Example: Let $S^1$ denote the unit circle in $\mathbb{R}^2$. Consider the following two different local parametrizations of $S^1$ around the point $p=\left(\sqrt{\frac{1}{2}},\sqrt{\frac{1}{2}}\right)$: $$\varphi:(-1,1)\to S^1,\qquad t\mapsto\left(\sqrt{1-t^2},t\right)$$ and $$\psi:\left(-\frac{\pi}{2\sqrt{2}},\frac{\pi}{2\sqrt{2}}\right)\to S^1,\qquad s\mapsto\left(\cos\left(\sqrt{2}s\right),\sin\left(\sqrt{2}s\right)\right).$$ Consider the tangent vector $v\in T_pS^1$ given by $$v=-\frac{\partial}{\partial x}+\frac{\partial}{\partial y}=\frac{d\varphi}{dt}\left(\sqrt{\frac{1}{2}}\right)=\frac{d\psi}{dt}\left(\frac{\pi}{4\sqrt{2}}\right).$$ Let $f:S^1\to\mathbb{R}$ be given by $(x,y)\mapsto y$. Then the composition $f\circ\varphi$ is given by $t\mapsto t$, whereas the composition $f\circ\psi$ is given by $s\mapsto\sin \left(\sqrt{2}s\right).$ Let us compute the second derivative of $f$ with respect to both parametrizations: $$\frac{d^2(f\circ\varphi)}{dt^2}\left(\sqrt{\frac{1}{2}}\right)=0,\qquad \frac{d^2(f\circ\psi)}{ds^2}\left(\frac{\pi}{4\sqrt{2}}\right)=-2\sin\left(\sqrt{2}\frac{\pi}{4\sqrt{2}}\right)=-\sqrt{2}.$$ Hence, each parametrization leads to a different result, implying that the second derivative $d^2f(v,v)$ is not well-defined.
Discussion: The second derivative is, in fact, well-defined in the following sense.

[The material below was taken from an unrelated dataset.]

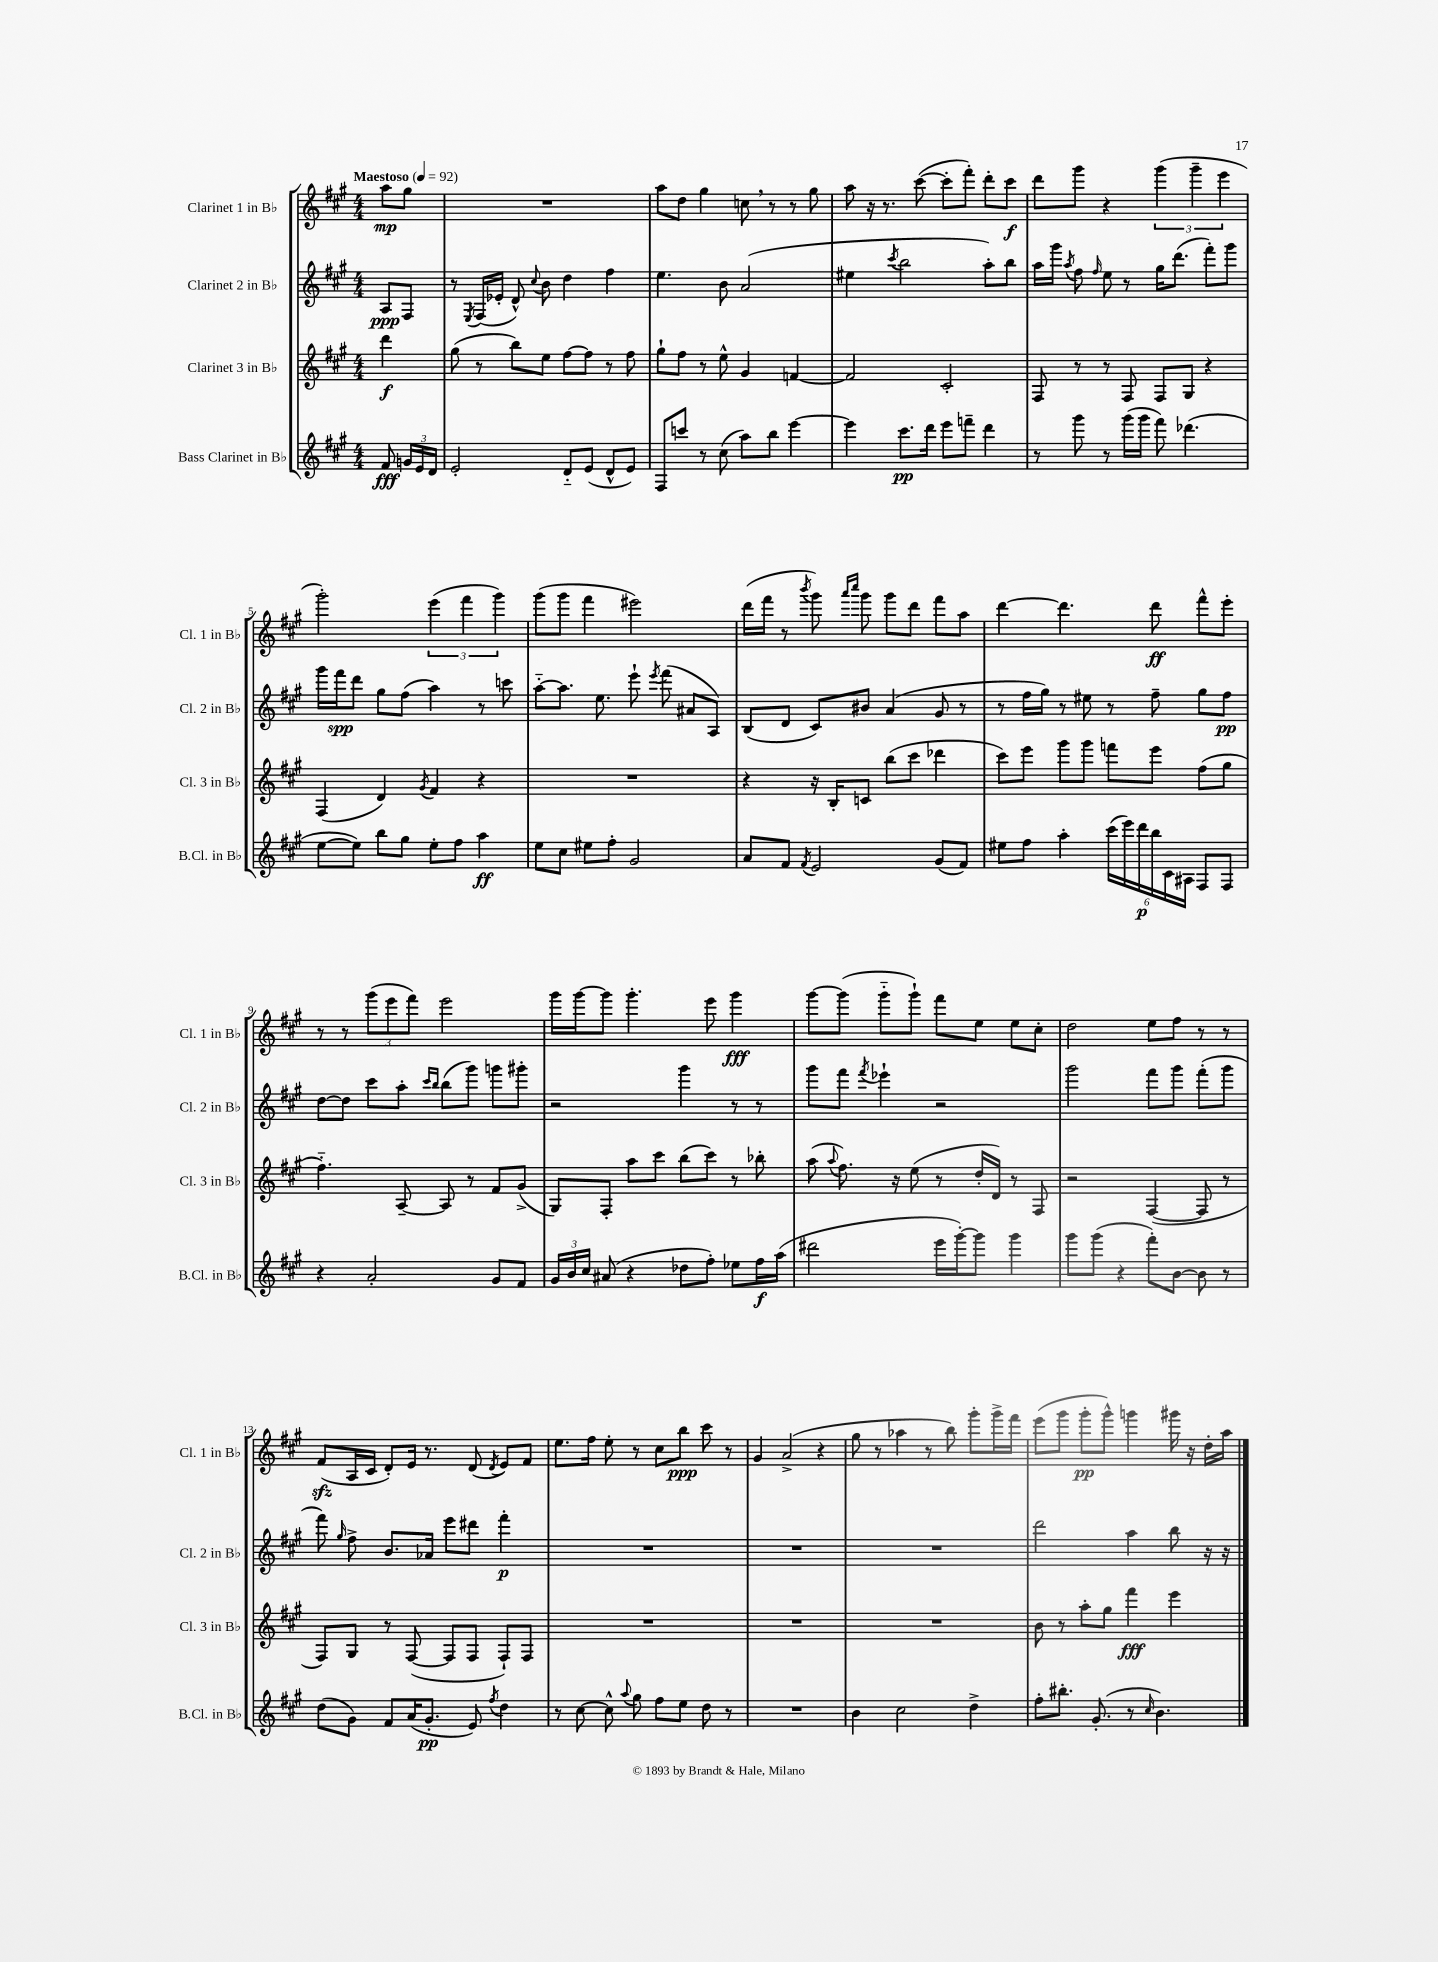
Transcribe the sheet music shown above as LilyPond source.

If $X$ and $Y$ are two vector fields on a smooth manifold $M$, then for a smooth $f:M\to\mathbb{R}$ the second derivative $X(Y(f))$ is a perfectly legit, coordinate free expression. Indeed, the first derivative $Y(f)$ is well-defined at every point and thus defines a new function. Then, the derivative $X(Y(f))$ is well-defined as the (first) derivative of a well-defined function. The question at hand could be posed as follows:
Question: Let $X,X',Y,Y'$ be vector fields on a smooth manifold $M$, and let $p\in M$ such that $X(p)=X'(p)$ and $Y(p)=Y'(p)$. Let $f:M\to\mathbb{R}$ be smooth (or at least twice differentiable). Do we have $$X(Y(f))(p)=X'(Y'(f))(p)?$$
The answer to the question is no, but let us see why. First, note that replacing $X$ by $X'$ does not affect the result. Indeed, the first derivative $Y(f)$ is a well-defined function, and so, the second derivative $X(Y(f))(p)$ only depends on the value of $X$ at $p$. On the other hand, replacing $Y$ by $Y'$ does affect the result. Let us calculate: \begin{align}X(Y(f))(p)-X(Y'(f))(p)&=X\left(Y(f)-Y'(f)\right)(p)\\&=X((Y-Y')(f))(p).\end{align} Now, since $Y(p)=Y'(p)$, we have $(Y-Y')(f)(p)=0$. But, in general, we have $(Y-Y')(f)(q)\ne0$ for $q\ne p$. Hence, the derivative $X((Y-Y')(f))(p)$ is just the directional derivative of a function which vanishes at $p$. There is no reason to expect such a derivative to vanish as well.